How This Sponsor Page Is Built
Every count on this page is derived directly from ClinicalTrials.gov API v2 records. Trial counts include all trials currently registered to this sponsor; the recruiting count reflects trials with status "Recruiting" or equivalent. Plain-English eligibility translations on each linked trial page preserve the original clinical text alongside an accessible version. Read the full methodology for the data pipeline and limitations.
Source: ClinicalTrials.gov API v2, maintained by the National Library of Medicine at NIH. Public domain. Cite as: "TrialFinderData. Data: ClinicalTrials.gov."
Medical disclaimer: This page is informational, not medical advice. Talk to your doctor about whether a clinical trial is right for you.
Last updated 2026-05-08 · 29 trials tracked for Washington University School of Medicine.
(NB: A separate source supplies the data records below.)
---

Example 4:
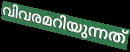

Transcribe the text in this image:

വിവരമറിയുന്നത്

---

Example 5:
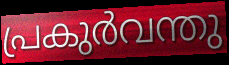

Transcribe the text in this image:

പ്രകുർവന്തു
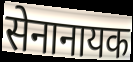
सेनानायक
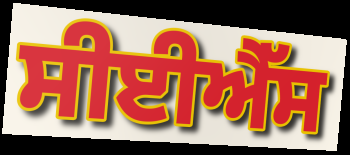
ਸੀਈਐੱਸ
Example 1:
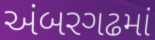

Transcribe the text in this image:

અંબરગઢમાં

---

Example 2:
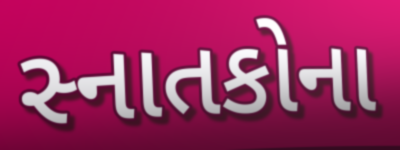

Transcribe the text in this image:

સ્નાતકોના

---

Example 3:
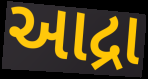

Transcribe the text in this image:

આદ્રા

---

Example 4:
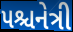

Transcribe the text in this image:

પશ્ચનેત્રી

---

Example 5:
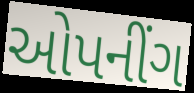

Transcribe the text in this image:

ઓપનીંગ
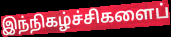
இந்நிகழ்ச்சிகளைப்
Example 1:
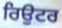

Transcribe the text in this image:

ਰਿਉਟਰ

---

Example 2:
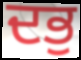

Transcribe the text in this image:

ਦਭੁ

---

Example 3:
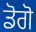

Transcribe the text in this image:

ਡੋਗੋ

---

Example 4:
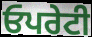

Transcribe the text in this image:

ਓਪਰੇਟੀ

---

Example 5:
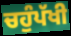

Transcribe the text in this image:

ਚਹੁੰਪੱਖੀ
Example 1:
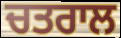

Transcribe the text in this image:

ਚਤਰਾਲ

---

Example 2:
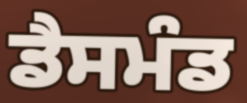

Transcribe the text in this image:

ਡੈਸਮੰਡ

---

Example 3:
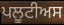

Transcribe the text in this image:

ਪਲੂਟੀਅਸ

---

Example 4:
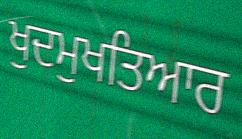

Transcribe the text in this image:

ਖੁਦਮੁਖਤਿਆਰ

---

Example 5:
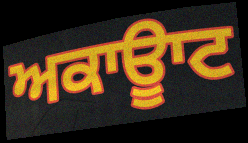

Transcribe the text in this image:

ਅਕਾਊਾਟ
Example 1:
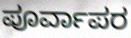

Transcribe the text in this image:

ಪೂರ್ವಾಪರ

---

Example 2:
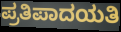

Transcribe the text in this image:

ಪ್ರತಿಪಾದಯತಿ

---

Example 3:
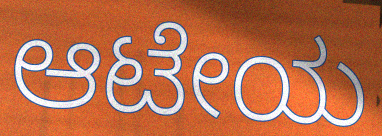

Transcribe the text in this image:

ಆಟೇಯ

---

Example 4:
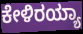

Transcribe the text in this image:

ಕೇಳಿರಯ್ಯಾ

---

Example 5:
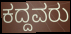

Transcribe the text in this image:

ಕದ್ದವರು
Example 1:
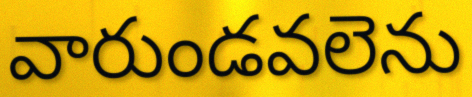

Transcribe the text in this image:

వారుండవలెను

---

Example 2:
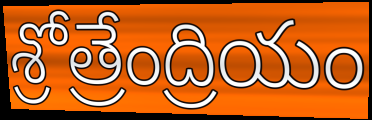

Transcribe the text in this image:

శ్రోత్రేంద్రియం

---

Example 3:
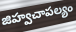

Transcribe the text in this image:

జిహ్వచాపల్యం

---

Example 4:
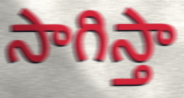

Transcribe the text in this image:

సాగిస్తా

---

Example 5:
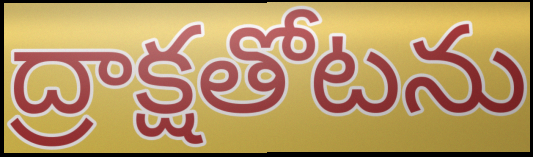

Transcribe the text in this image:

ద్రాక్షతోటను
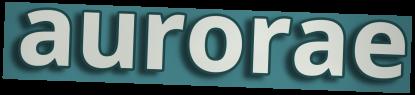
aurorae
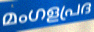
മംഗളപ്രദ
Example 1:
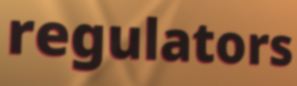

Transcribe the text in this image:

regulators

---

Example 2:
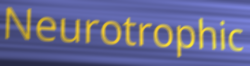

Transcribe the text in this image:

Neurotrophic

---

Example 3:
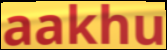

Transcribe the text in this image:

aakhu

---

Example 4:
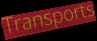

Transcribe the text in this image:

Transports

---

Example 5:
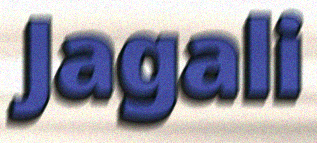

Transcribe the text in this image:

Jagali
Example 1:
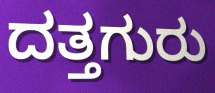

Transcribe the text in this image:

ದತ್ತಗುರು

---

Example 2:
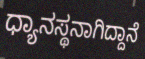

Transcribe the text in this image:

ಧ್ಯಾನಸ್ಥನಾಗಿದ್ದಾನೆ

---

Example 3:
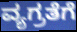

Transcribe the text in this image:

ವ್ಯಗ್ರತೆಗೆ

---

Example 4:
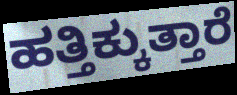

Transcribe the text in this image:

ಹತ್ತಿಕ್ಕುತ್ತಾರೆ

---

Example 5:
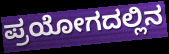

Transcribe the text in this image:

ಪ್ರಯೋಗದಲ್ಲಿನ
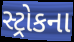
સ્ટ્રોકના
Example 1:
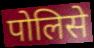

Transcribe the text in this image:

पोलिसे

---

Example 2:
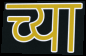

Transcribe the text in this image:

च्या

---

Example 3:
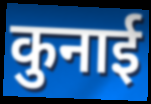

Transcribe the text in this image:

कुनाई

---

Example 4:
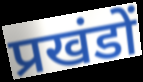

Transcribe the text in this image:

प्रखंडों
For this entity, the underlying data on this page comes from the NIH ClinicalTrials.gov registry. The breakdown above is the federal record; the paragraphs below add the per-entity context that makes the headline numbers usable for a real decision rather than just a data lookup.
The methodology behind every numeric value on this page is publicly documented on the the NIH ClinicalTrials.gov registry portal and described in detail on this site’s methodology page. Refresh cadence varies by underlying series; the page surfaces the as-of date for each number so readers can trace any figure back to the source release.
Practical use of this page is in combination with the comparison and ranking pages elsewhere on the site, which surface the same data for this entity’s peers within active and historical clinical trials. A single-entity reading without peer context can be misleading when an entity is an outlier on one axis but typical on another.